He laughed, and she stepped back behind the line.

I'd laughed too. But even as I watched Piper and Zoe play their target game, my neck was tense. She was laughing now, but I'd seen her slit a man's throat and leave his body in the dust. Piper was rolling his eyes at Zoe's latest throw, but I'd heard him speak of killing a man as casually as I might talk of plucking a pigeon.

Watching Piper and Zoe, I couldn't forget that even their games were made of blades.

Ω

After another day of walking, it was midnight when we crested a large hill, and saw the quarry below us. It was a scar on the hills, a gouge nearly half a mile long, the white clay bright under the moonlight. It started off shallow, a series of clay pits and chalky pools, but in the middle it became a gully, carved more than a hundred yards deep. On the northern side were sharp cliffs, seamed with red stone; on the southern side, whole sections of the wall had given way, slumping down and carrying with them boulders and trees that now lay, half-buried, in the rubble mounds that had engulfed half the pit. A wide, well-kept road passed only a mile to the west, but the quarry itself must have been abandoned for decades—its base was thickly wooded, where the landslides had spared it.

We were able to edge within a few hundred yards of the quarry's mouth, under the cover of trees and ditches, but there was no way to get closer without being exposed. To the east, where one or two Omega shacks were dotted, there were fields stretching close to the quarry's eastern side, but they'd long ago been harvested, so offered us no cover. On the quarry's western edge there was a scattering of trees, but nothing thick enough to conceal our approach.
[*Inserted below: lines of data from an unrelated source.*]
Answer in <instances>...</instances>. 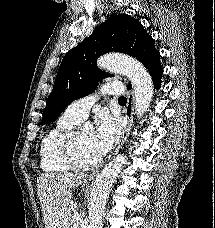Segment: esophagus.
Instances as JSON below:
<instances>
[{"instance_id": "obj_1", "label": "esophagus", "mask_w": 215, "mask_h": 228, "mask_svg": "<svg viewBox=\"0 0 215 228\" xmlns=\"http://www.w3.org/2000/svg\"><path fill=\"white\" fill-rule=\"evenodd\" d=\"M134 110H135V97H134L133 91L130 90L128 93V100H127V105H126V110H125V116L127 118L128 123H127L125 130L122 133L120 141L116 147L115 152L111 156V158H114L118 154L119 150L122 148V146L126 140V137L129 133V131L131 130L132 123H133ZM97 175H98V172H93L90 174V176H94V177Z\"/></svg>"}]
</instances>
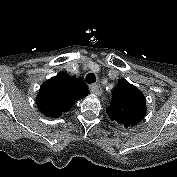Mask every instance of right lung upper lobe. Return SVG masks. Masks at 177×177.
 <instances>
[{"mask_svg": "<svg viewBox=\"0 0 177 177\" xmlns=\"http://www.w3.org/2000/svg\"><path fill=\"white\" fill-rule=\"evenodd\" d=\"M86 96L87 92L79 79L60 72L42 84L36 101L45 116L57 118Z\"/></svg>", "mask_w": 177, "mask_h": 177, "instance_id": "right-lung-upper-lobe-1", "label": "right lung upper lobe"}]
</instances>
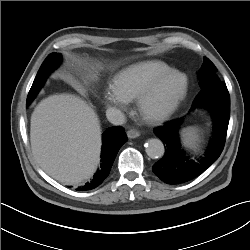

I stared at the quarry's steep sides. “If the Council's already been here, then we'll be walking straight into a trap.”

“If the Council had already been here, I doubt they'd have left Omega sentries on the lookout,” said Zoe quietly. “Look.”

She pointed west. Piper saw it before I did: the figure perched high in an oak tree, where the woods petered out. The sentry was watching the road to the west, but when he turned periodically to scan the woods
on each side, I could see his profile. He was a dwarf, bow slung across his shoulder.

“It's Crispin,” said Piper. “And he won't be the only sentry. The others?”

“Haven't seen them yet,” Zoe said. “But I'm thinking that hay shouldn't be sitting out, months since the harvest.” She gestured to a small stack of bales in a field to the east of the quarry. “I'd bet there's a watch post under there. That'd give them a view of the whole eastern perimeter.”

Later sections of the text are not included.